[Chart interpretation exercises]

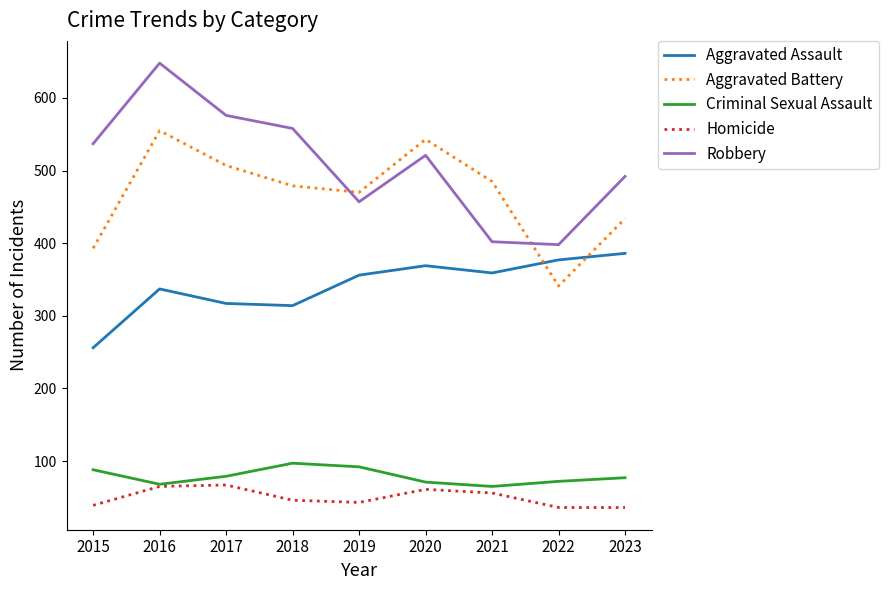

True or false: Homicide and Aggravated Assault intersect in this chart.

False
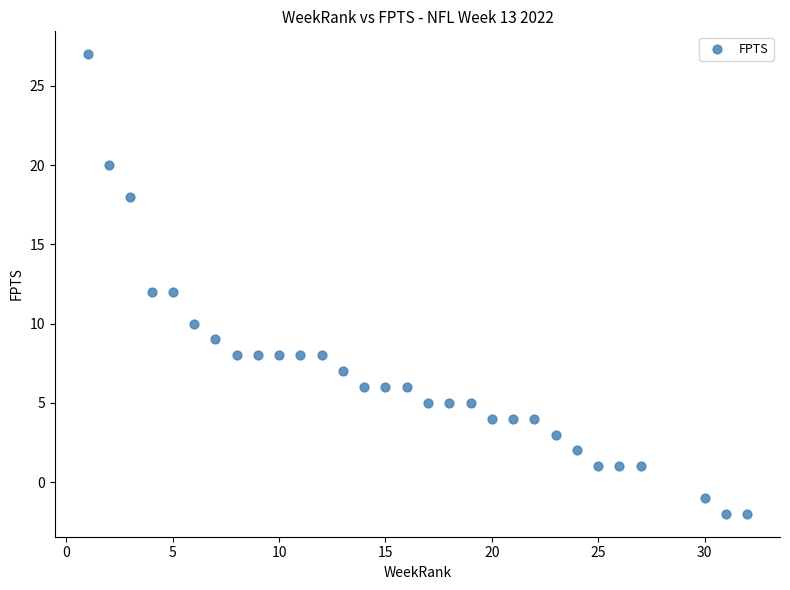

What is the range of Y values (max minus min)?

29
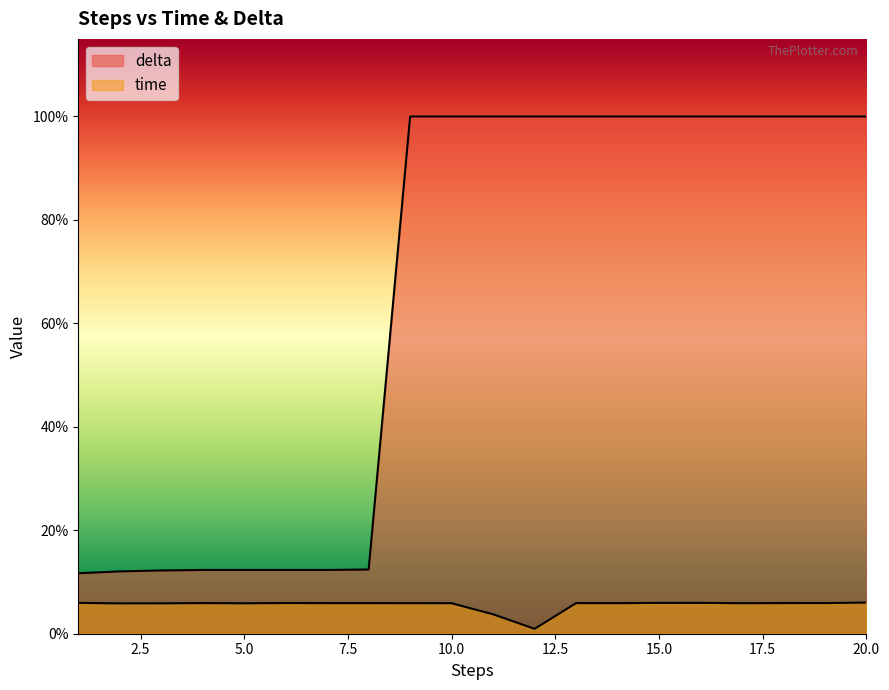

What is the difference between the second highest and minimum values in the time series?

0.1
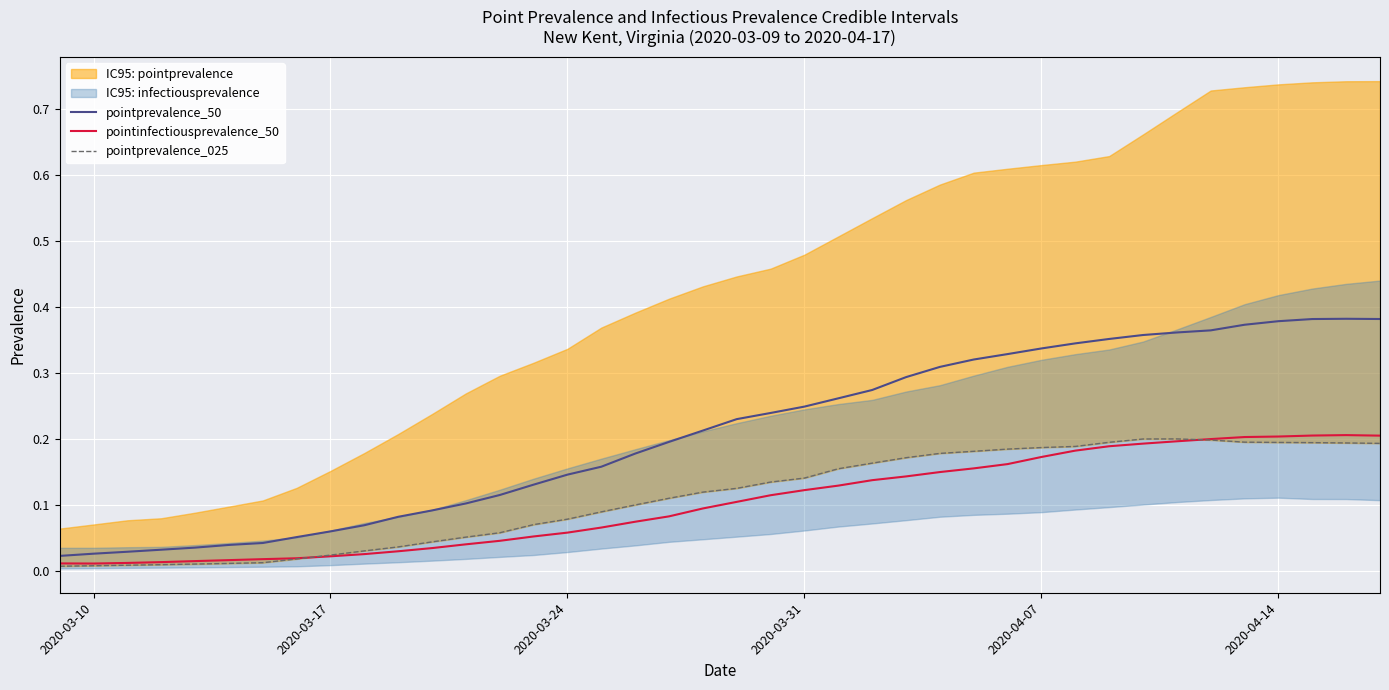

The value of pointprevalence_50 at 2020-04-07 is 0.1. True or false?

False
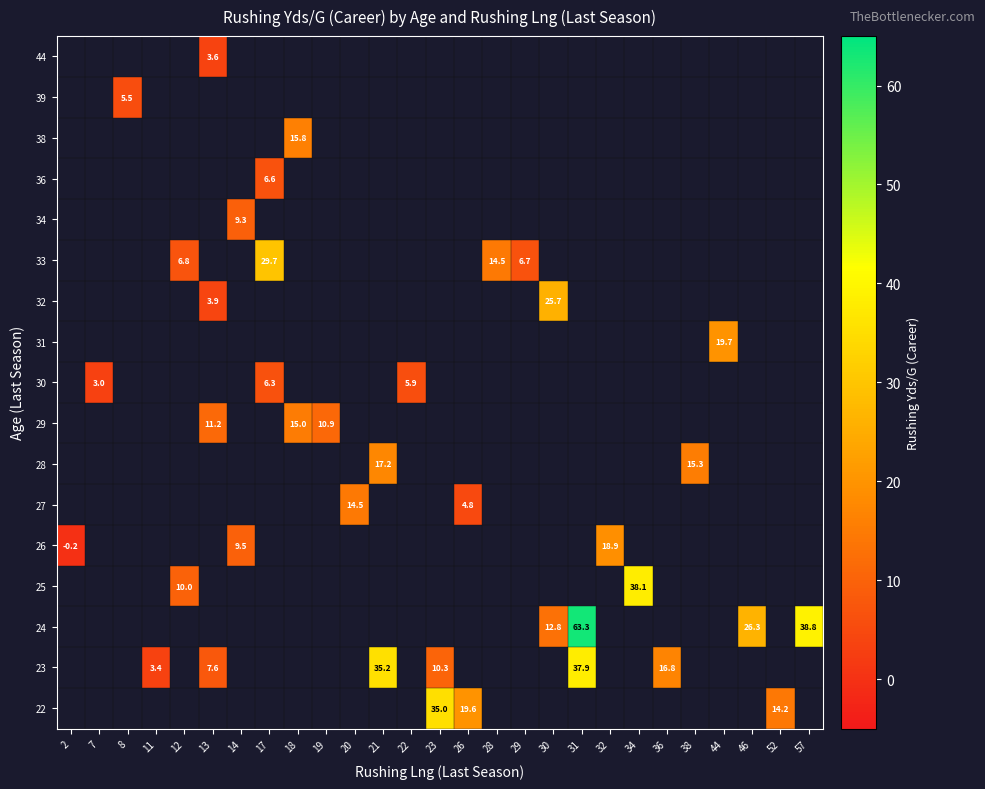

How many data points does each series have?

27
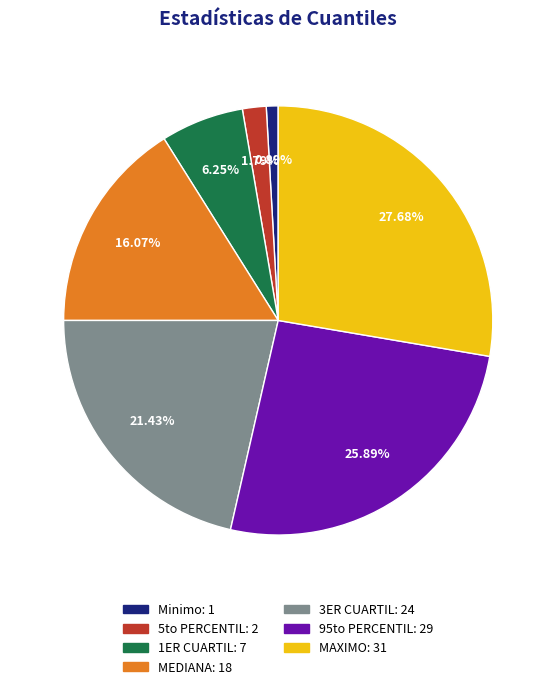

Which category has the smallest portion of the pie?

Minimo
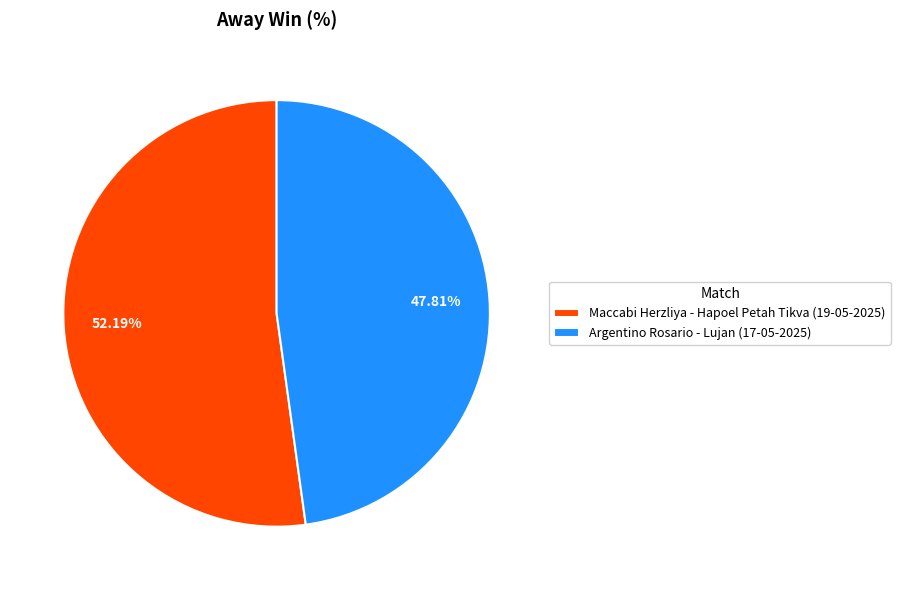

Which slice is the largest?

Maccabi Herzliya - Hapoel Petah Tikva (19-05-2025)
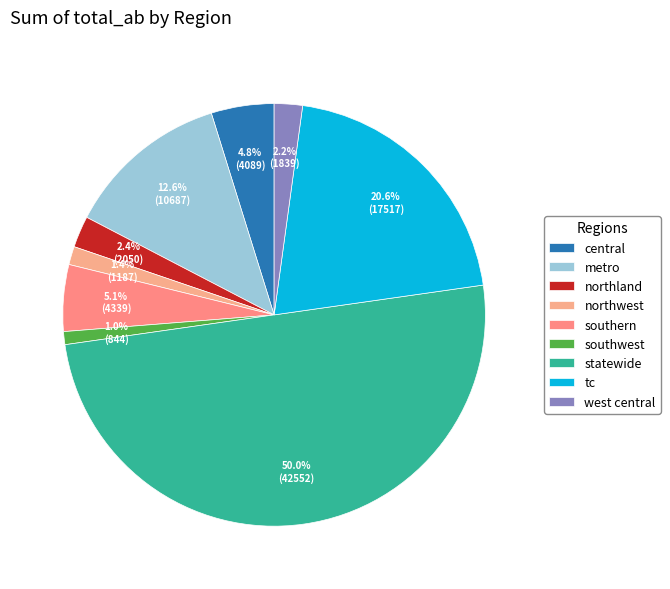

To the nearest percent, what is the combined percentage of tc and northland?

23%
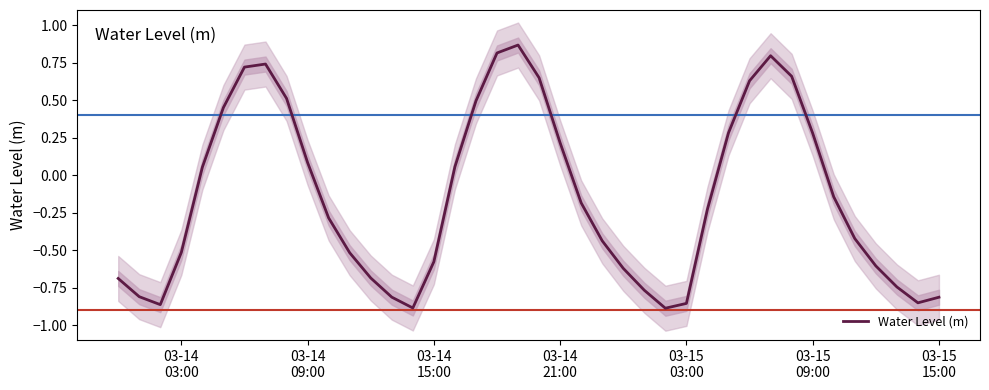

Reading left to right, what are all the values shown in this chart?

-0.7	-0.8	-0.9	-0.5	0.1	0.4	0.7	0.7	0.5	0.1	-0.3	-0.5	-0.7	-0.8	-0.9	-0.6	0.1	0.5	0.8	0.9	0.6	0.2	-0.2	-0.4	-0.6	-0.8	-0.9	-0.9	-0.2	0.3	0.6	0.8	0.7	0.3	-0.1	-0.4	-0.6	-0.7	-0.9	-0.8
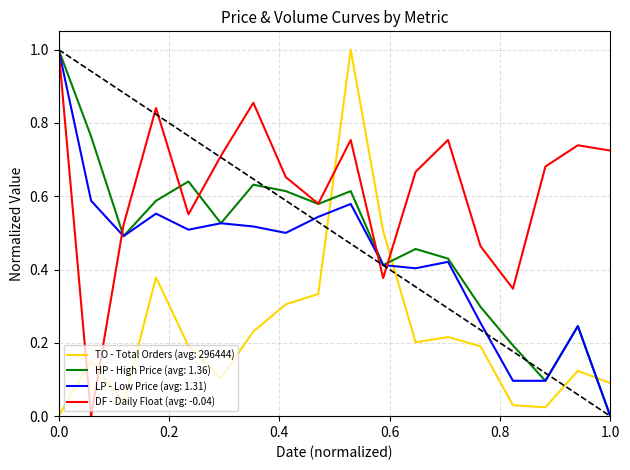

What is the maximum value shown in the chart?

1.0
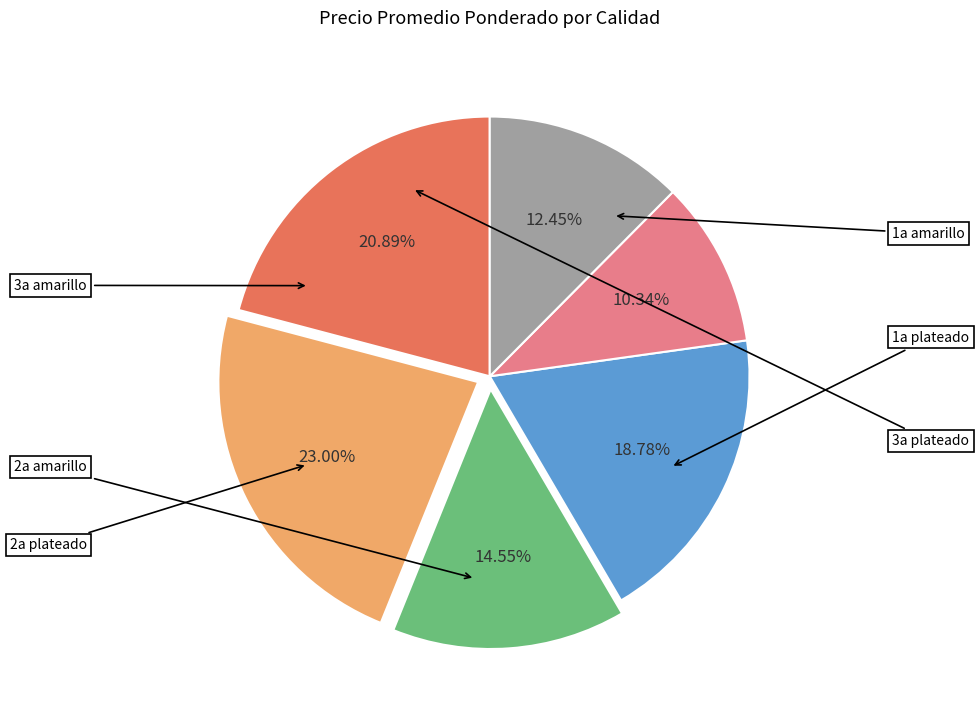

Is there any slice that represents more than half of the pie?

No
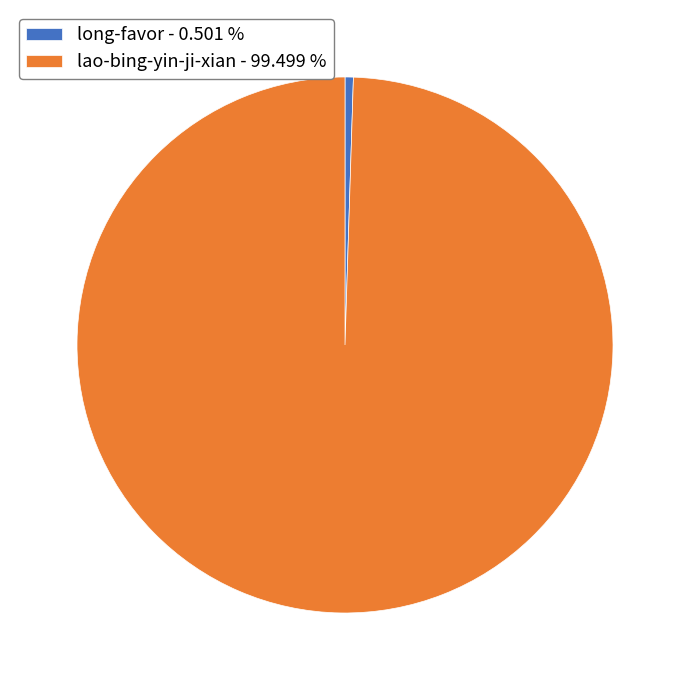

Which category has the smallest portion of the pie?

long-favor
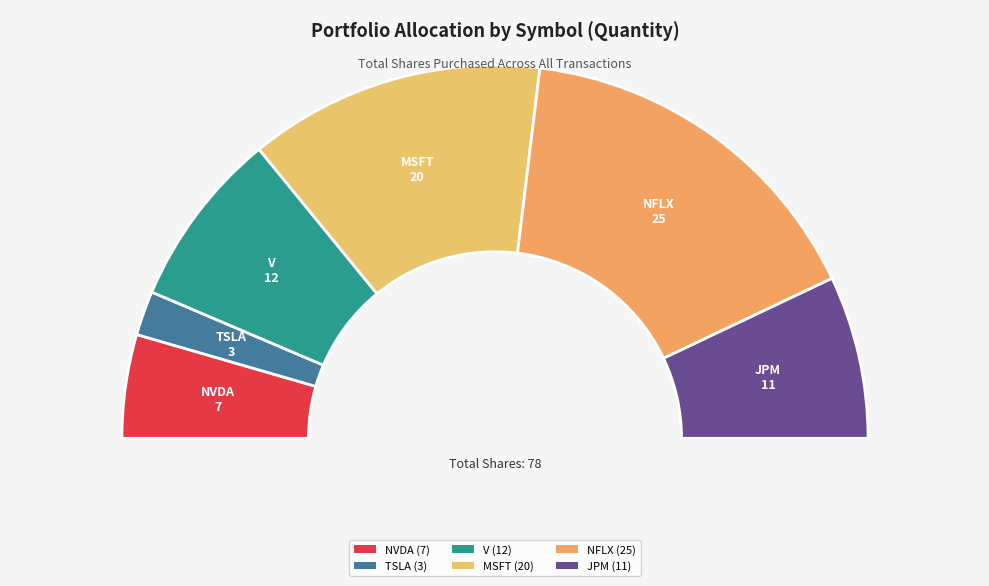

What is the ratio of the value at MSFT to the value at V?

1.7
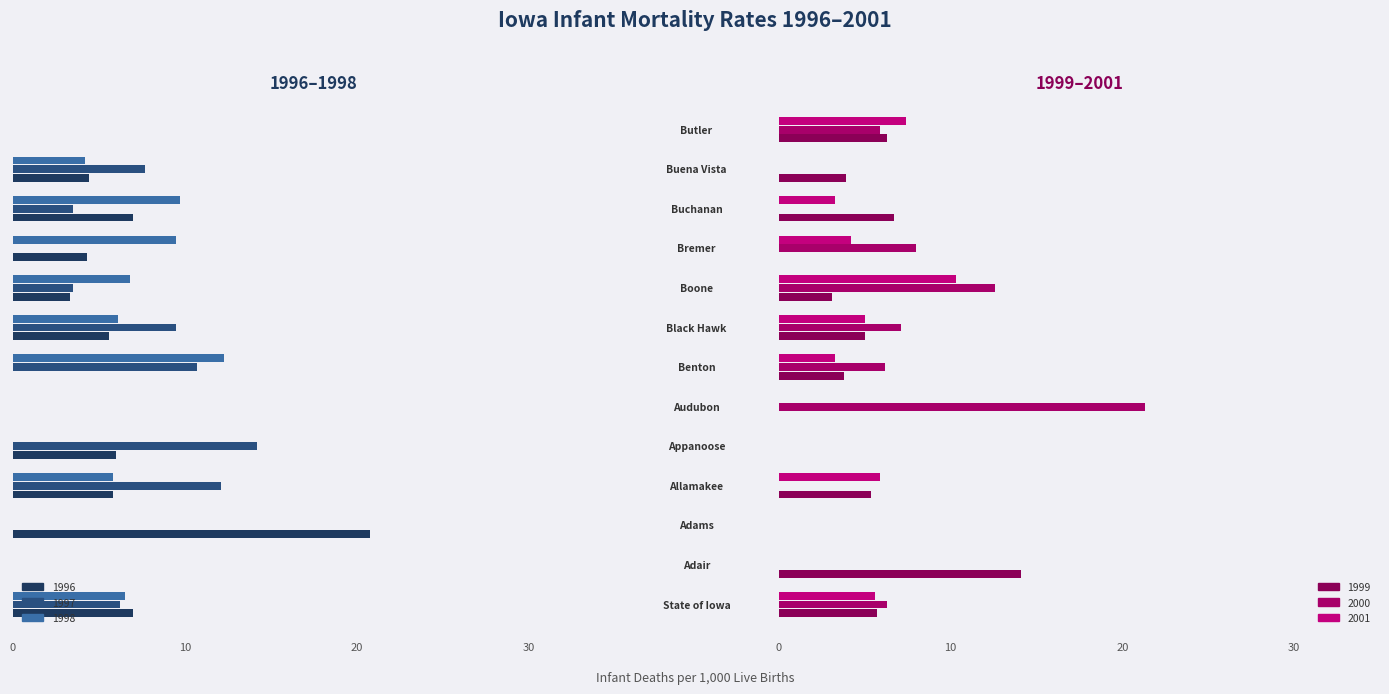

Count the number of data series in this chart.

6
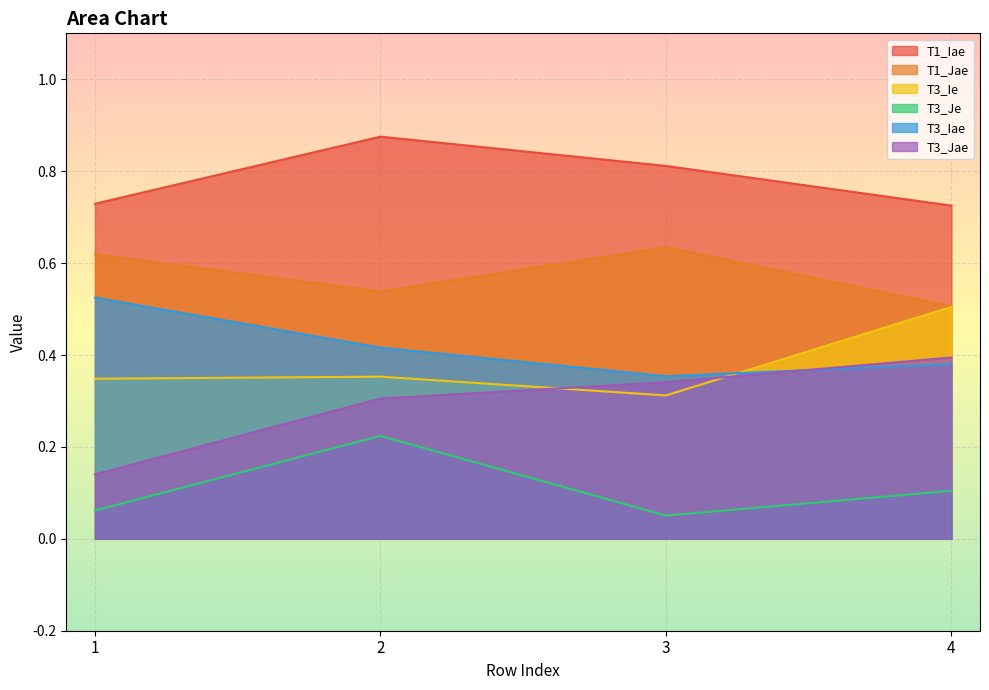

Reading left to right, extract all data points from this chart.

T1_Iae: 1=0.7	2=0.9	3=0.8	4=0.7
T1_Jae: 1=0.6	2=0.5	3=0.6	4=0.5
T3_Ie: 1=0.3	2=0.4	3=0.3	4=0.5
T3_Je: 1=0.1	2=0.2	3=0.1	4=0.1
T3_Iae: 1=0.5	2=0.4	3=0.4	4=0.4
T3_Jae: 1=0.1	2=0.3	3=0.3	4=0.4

- **Task requirements**
Retype the material word for word, from the line containing "What is the ratio" through the last line of the material, including both ends. Leave the pictures out of your answer.

- **Output of the exercise**
What is the ratio of the value at MSFT to the value at V?

1.7

Count the number of data series in this chart.

6

Reading left to right, extract all data points from this chart.

T1_Iae: 1=0.7	2=0.9	3=0.8	4=0.7
T1_Jae: 1=0.6	2=0.5	3=0.6	4=0.5
T3_Ie: 1=0.3	2=0.4	3=0.3	4=0.5
T3_Je: 1=0.1	2=0.2	3=0.1	4=0.1
T3_Iae: 1=0.5	2=0.4	3=0.4	4=0.4
T3_Jae: 1=0.1	2=0.3	3=0.3	4=0.4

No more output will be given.